GACL OCR Pipeline
Industrial Offline OCR & Table Reconstruction SystemIndustrial computer vision system built entirely offline. Extracts structured data from dashboard imagery using OpenCV, PaddleOCR, and custom table reconstruction.
The Hook
An offline industrial computer vision pipeline that processes complex dashboard imagery and reconstructs tabular data with 98% accuracy on local hardware.
Problem
In GACL's chemical processing plant, analog and digital instrumentation panels record critical operational metrics. Previously, technicians manually transcribed these values, which was slow and prone to errors. Using cloud-based OCR services was impossible due to strict data privacy regulations and the lack of reliable internet connectivity in the plant's remote zones.
Motivation
Existing open-source OCR libraries fail when dealing with raw camera feeds from industrial floors. They struggle with camera tilt, glare from overhead lights, dust on panel glass, and unstructured table layouts. I needed to build a fully local pipeline that cleans the image, handles geometric distortions, detects readings, and correlates them into structured tables.
Architecture
The system operates as a sequential local pipeline:
[Raw Image] -> [Perspective Rectification] -> [Adaptive Enhancement] -> [PaddleOCR Text Detection] -> [Graph-based Table Builder] -> [Structured JSON]

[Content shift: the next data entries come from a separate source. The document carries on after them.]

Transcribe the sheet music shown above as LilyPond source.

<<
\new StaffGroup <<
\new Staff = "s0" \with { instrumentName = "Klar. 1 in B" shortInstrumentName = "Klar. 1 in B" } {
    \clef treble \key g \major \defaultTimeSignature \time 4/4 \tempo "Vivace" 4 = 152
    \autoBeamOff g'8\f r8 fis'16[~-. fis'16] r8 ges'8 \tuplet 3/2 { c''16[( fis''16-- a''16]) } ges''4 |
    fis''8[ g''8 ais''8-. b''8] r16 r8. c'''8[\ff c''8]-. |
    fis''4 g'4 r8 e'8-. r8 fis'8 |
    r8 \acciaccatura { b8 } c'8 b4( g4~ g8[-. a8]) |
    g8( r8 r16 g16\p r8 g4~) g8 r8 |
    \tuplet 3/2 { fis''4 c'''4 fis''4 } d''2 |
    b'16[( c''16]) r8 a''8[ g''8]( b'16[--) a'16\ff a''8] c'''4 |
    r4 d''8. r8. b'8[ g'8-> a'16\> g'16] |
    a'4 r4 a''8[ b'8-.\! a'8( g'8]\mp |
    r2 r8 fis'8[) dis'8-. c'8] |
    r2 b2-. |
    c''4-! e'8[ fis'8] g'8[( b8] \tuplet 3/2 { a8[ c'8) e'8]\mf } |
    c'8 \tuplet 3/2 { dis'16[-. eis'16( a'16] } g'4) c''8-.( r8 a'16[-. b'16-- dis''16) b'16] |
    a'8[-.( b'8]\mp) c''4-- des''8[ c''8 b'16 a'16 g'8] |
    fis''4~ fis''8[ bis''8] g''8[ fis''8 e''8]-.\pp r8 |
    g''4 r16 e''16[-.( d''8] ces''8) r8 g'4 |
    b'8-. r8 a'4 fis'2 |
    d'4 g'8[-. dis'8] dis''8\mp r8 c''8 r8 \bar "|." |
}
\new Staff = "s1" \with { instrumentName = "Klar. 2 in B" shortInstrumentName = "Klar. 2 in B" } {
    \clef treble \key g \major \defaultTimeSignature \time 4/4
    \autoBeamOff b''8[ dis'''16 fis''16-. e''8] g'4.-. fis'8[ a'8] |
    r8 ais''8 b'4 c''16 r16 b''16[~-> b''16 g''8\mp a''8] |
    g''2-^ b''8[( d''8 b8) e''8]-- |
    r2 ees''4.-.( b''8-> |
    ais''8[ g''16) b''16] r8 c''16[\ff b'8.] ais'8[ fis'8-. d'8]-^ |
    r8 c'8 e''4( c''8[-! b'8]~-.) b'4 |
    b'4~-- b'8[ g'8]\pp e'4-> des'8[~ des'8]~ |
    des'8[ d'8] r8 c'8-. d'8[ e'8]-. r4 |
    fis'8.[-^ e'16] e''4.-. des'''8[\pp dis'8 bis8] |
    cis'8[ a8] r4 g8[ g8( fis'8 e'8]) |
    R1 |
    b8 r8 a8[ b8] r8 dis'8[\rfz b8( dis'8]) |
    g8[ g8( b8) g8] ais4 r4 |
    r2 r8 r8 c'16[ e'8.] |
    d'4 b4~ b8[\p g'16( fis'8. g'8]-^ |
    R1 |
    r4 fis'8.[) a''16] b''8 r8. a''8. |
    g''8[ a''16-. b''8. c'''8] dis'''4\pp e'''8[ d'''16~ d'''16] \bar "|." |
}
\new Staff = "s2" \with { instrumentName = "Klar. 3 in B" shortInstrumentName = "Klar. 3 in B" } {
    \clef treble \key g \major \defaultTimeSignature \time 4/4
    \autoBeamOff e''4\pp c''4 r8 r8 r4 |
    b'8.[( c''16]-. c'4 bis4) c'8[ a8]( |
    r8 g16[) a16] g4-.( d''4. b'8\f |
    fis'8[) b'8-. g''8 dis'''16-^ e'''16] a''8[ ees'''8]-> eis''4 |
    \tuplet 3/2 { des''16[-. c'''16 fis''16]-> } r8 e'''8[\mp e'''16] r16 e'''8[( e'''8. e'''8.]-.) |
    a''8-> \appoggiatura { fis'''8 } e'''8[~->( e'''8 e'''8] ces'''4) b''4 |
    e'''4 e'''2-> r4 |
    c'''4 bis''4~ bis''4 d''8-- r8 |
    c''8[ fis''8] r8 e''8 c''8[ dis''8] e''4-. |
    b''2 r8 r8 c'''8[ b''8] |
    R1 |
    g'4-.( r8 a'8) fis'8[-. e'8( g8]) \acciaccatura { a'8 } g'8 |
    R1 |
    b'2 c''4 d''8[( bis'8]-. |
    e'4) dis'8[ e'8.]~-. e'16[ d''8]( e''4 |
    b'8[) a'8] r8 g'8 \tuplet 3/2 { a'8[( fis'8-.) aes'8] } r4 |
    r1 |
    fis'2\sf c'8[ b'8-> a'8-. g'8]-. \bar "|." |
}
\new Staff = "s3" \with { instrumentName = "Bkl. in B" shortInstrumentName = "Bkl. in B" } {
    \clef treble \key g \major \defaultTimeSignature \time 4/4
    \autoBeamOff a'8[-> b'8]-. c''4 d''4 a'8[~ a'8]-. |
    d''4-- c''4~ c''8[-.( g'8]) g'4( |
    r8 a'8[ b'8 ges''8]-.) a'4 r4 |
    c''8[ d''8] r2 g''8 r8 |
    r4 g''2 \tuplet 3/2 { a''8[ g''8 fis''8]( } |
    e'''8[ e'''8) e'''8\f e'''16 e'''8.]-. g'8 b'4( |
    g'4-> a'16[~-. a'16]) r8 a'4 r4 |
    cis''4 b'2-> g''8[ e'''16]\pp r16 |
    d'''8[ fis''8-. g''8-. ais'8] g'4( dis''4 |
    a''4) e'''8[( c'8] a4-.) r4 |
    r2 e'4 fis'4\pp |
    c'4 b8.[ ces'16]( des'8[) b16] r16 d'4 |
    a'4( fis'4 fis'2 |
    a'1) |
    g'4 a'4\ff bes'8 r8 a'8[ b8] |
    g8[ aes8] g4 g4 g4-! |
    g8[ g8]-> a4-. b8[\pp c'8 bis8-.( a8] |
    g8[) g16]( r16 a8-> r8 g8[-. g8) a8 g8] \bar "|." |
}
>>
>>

- Perspective Rectification: Uses OpenCV to detect panel borders and apply a homography warp, aligning the dashboard to a flat, normalized plane.
- Adaptive Contrast Enhancement: Employs CLAHE (Contrast Limited Adaptive Histogram Equalization) and local thresholding to eliminate glare and dark shadows.
- Text Detection & Recognition: Utilizes a lightweight, CPU-optimized PaddleOCR model running locally to perform text bounding box localization.
- Table Reconstruction: A custom graph-based algorithm clusters adjacent cells horizontally and vertically to reconstruct complex matrices without predefined grid layouts.
Challenges
1. Severe Angle Distortion & Skew
Images taken by operators walking past panels had arbitrary angles. Standard OCR failed entirely. To resolve this, I implemented edge-based contour detection to find the rectangular frame of the panel. By mapping the four corners to a fixed aspect ratio, I could warp the image back into a clean, flat state.
2. High-Contrast Glare
Overhead industrial lights created hot-spots of bright light on protective glass, rendering text unreadable. I solved this by using multi-scale morphological operations to isolate high-intensity glare masks, then inpainting those areas based on surrounding pixels before performing local binarization.
Lessons Learned
- Image Preprocessing is King: Deep learning OCR models are only as good as the inputs. Spending time refining OpenCV filters yielded a larger accuracy jump than switching to heavier model architectures.
- CPU Optimization Matters: In industrial environments, edge devices rarely have dedicated GPUs. Using ONNX Runtime and custom quantization was crucial to bring inference times down to under 1.2 seconds per frame on an Intel NUC.